THERE were six of us to dinner that night at Mike Schofield’s house in London: Mike and his wife and daughter, and my wife and I, and a man called Richard Pratt.
Richard Pratt was a famous gourmet. He was president of a small society known as the Epicures, and each month he circulated privately to its members a pamphlet on food and wines. He organized dinners where sumptuous dishes and rare wines were served. He refused to smoke for fear of harming his palate, and when discussing a wine, he had a curious, rather droll habit of referring to it as though it were a living being. ‘A prudent wine,’ he would say, ‘rather diffident and evasive, but quite prudent.’ Or, ‘A good-humoured wine, benevolent and cheerful slightly obscene, perhaps, but none the less good-humoured.’
I had been to dinner at Mike’s twice before when Richard Pratt was there, and on each occasion Mike and his wife had gone out of their way to produce a special meal for the famous gourmet. And this one, clearly, was to be no exception. The moment we entered the dining-room, I could see that the table was laid for a feast. The tall candles, the yellow roses, the quantity of shining silver, the three wineglasses to each person, and above all, the faint scent of roasting meat from the kitchen brought the first warm oozings of saliva to my mouth.
As we sat down, I remembered that on both Richard Pratt’s previous visits Mike had played a little betting game with him over the claret, challenging him to name its breed and its vintage. Pratt had replied that that should not be too difficult provided it was one of the great years. Mike had then bet him a case of the wine in question that he could not do it. Pratt had accepted, and had won both times. Tonight I felt sure that the little game would be played over again, for Mike was quite willing to lose the bet in order to prove that his wine was good enough to be recognized, and Pratt, for
his part, seemed to take a grave, restrained pleasure in displaying his knowledge.

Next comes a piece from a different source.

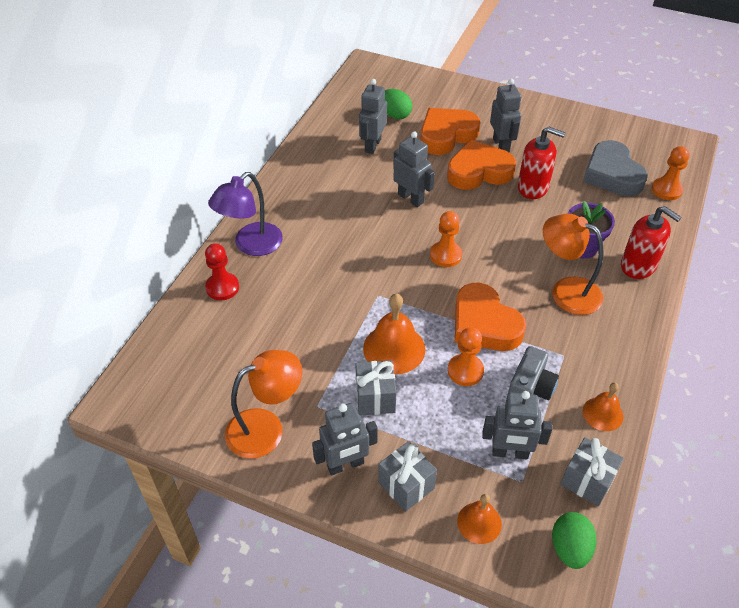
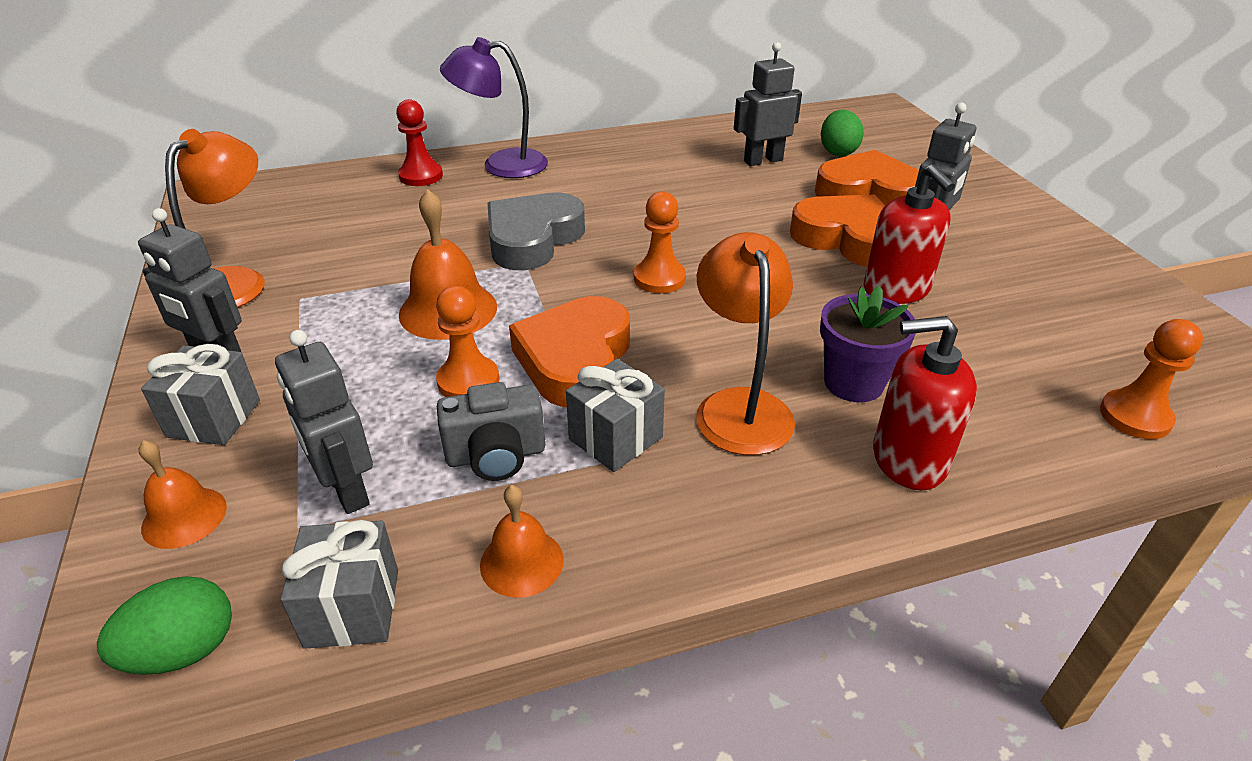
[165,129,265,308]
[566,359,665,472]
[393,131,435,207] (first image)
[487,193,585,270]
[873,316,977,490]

The meal began with a plate of whitebait, fried very crisp in butter, and to go with it there was a Moselle. Mike got up and poured the wine himself, and when he sat down again, I could see that he was watching Richard Pratt. He had set the bottle in front of me so that I could read the label. It said, ‘Geierslay Ohligsberg, 1945’. He leaned over and whispered to me that Geierslay was a tiny village in the Moselle, almost unknown outside Germany. He said that this wine we were drinking was something unusual, that the output of the vineyard was so small that it was almost impossible for a stranger to get any of it. He had visited Geierslay personally the previous summer in order to obtain the few bottles that they had finally allowed him to have.
“I doubt whether anyone else in the country has any of it at the moment,” he said. I saw him glance again at Richard Pratt. “Great thing about Moselle,” he continued, raising his voice, “it’s the perfect wine to serve before a claret. A lot of people serve a Rhine wine instead, but that’s because they don’t know any better. A Rhine wine will kill a delicate claret, you know that? It’s barbaric to serve a Rhine before a claret. But a Moselle – ah! – a Moselle is exactly right.”
Mike Schofield was an amiable, middle-aged man, but he was a stockbroker. To be precise, he was a jobber in the stock market, and like a number of his kind, he seemed to be somewhat embarrassed, almost ashamed to find that he had made so much money with so slight a talent.